Despite the increasingly iron grip of the Cartesian paradigm on our collective psyche, sex still manages to captivate us as a mysterious power that is beyond our rational control, whether it is elevated to metaphysical levels of cosmic proportions or leveraged for more earthy purposes. We expend an extravagant amount of near-superstitious devotion over matters sexual, in reverence or in fear. Just as our forebears referenced their sexuality through the crafting of fetishistic objects that they believed to have magical properties to protect or aid their owners, so too has post-industrial humankind accessorized its quest for erotic gratification.

Using the virtual domain to make art can facilitate a degree of creative freedom that would be difficult, if not impossible, to achieve with traditional processes. Iterations and reiterations can be explored at a breakneck pace, thereby permitting the artist to concurrently optimize previsualizations in a systematic fashion and engage in free-wheeling experimentation which more deliberative workflows might very well attenuate or suppress. Changes are easy to implement, and if things don't work out, the original electronic file stands ready as the ground-state from which to begin anew. Of course, if practiced merely as a button-pushing exercise, this same uncomplicated mutability can also inhibit creativity. Just because digital technology affords the ability to do something doesn't necessarily mean that it should be done. Knowing when to leave well enough alone is of paramount importance for making good art, and this sense of discipline is what elevates each Fetish image to an iconic status.

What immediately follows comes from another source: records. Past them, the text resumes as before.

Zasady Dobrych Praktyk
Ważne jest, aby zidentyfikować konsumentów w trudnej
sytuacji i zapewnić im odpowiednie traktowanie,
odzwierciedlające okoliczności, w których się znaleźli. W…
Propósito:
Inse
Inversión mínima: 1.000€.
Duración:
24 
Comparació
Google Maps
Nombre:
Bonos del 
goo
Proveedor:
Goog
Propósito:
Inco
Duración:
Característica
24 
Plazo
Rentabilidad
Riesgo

Those familiar with Gartel's signature style of extensive image manipulation accompanied by chromatic punch and rich textural effects will immediately appreciate that the core imagery in his Fetish works is represented as largely straightforward. This creative decision is significant at both conceptual and process-oriented levels. Fetish as idea and as conduct works because it is overtly artificial and a bit over the top; constructing a special effect from something that is in essence already a special effect would serve only to countermand the immediacy of the artist's direct experience with the source "material". With great insight, Gartel has resisted the urge to over-decorate compositions already bursting with vitality, choosing instead to let his subjects transcend the visual plane of the paper substrate as true encounters. Real experience is polymerized with the factitious to generate a supersensory reflex that Gartel has aptly dubbed as "novo-surrealist".

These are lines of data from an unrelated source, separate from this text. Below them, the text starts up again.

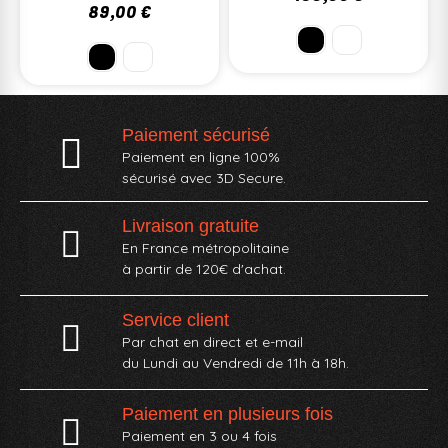
89,00 €
Paiement sécurisé
Paiement en ligne 100%
sécurisé avec 3D Secure.
Livraison gratuite
En France métropolitaine
à partir de 120€ d'achat.
Service client
Par chat en direct et e-mail
du Lundi au Vendredi de 11h à 18h.
Paiement en plusieurs fois
Paiement en 3 ou 4 fois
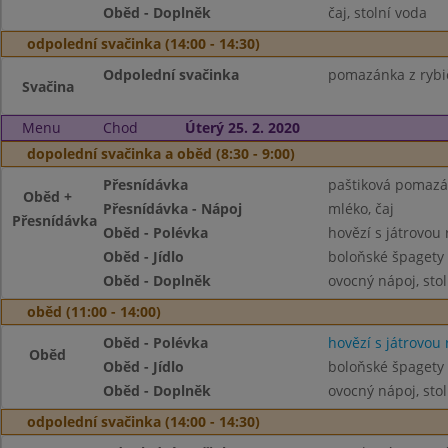
Oběd - Doplněk
čaj, stolní voda
odpolední svačinka (14:00 - 14:30)
Odpolední svačinka
pomazánka z rybič
Svačina
Menu
Chod
Úterý 25. 2. 2020
dopolední svačinka a oběd (8:30 - 9:00)
Přesnídávka
paštiková pomazán
Oběd +
Přesnídávka - Nápoj
mléko, čaj
Přesnídávka
Oběd - Polévka
hovězí s játrovou 
Oběd - Jídlo
boloňské špagety
Oběd - Doplněk
ovocný nápoj, sto
oběd (11:00 - 14:00)
Oběd - Polévka
hovězí s játrovou 
Oběd
Oběd - Jídlo
boloňské špagety
Oběd - Doplněk
ovocný nápoj, sto
odpolední svačinka (14:00 - 14:30)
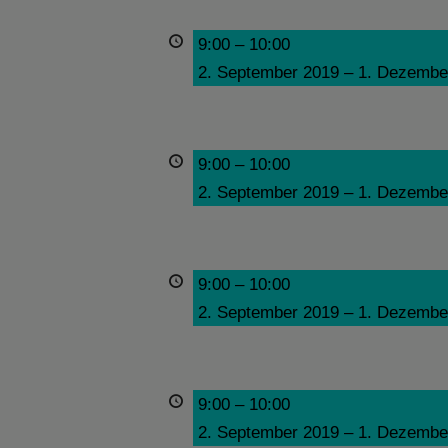
9:00
–
10:00
2. September 2019
–
1. Dezembe
9:00
–
10:00
2. September 2019
–
1. Dezembe
9:00
–
10:00
2. September 2019
–
1. Dezembe
9:00
–
10:00
2. September 2019
–
1. Dezembe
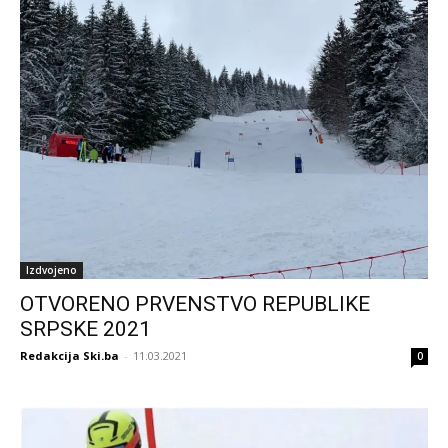
Izdvojeno
OTVORENO PRVENSTVO REPUBLIKE
SRPSKE 2021
Redakcija Ski.ba
-
11.03.2021
0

The Gartel Fetish works provide the viewer ample space to accommodate the fantastic, as engendered in the accentuated graphic qualities of the compositions, without discouraging untroubled acceptance of the veracity of the core images. What is depicted was...is...actual, but also interiorized to the point of seeming as if it is de novo fabrication, an imaginary figment. Shock value is subsumed by the playful presentation of the subject matter. We are given the opportunity to unwind and take a wild no-obligation, risk-free test drive through experiential territory that fetish practitioners regularly visit during their libertine forays away from the mundane. It's all great fun, but it's also great art. Gartel makes it okay to indulge in what he calls the "double fantasy" of Fetish.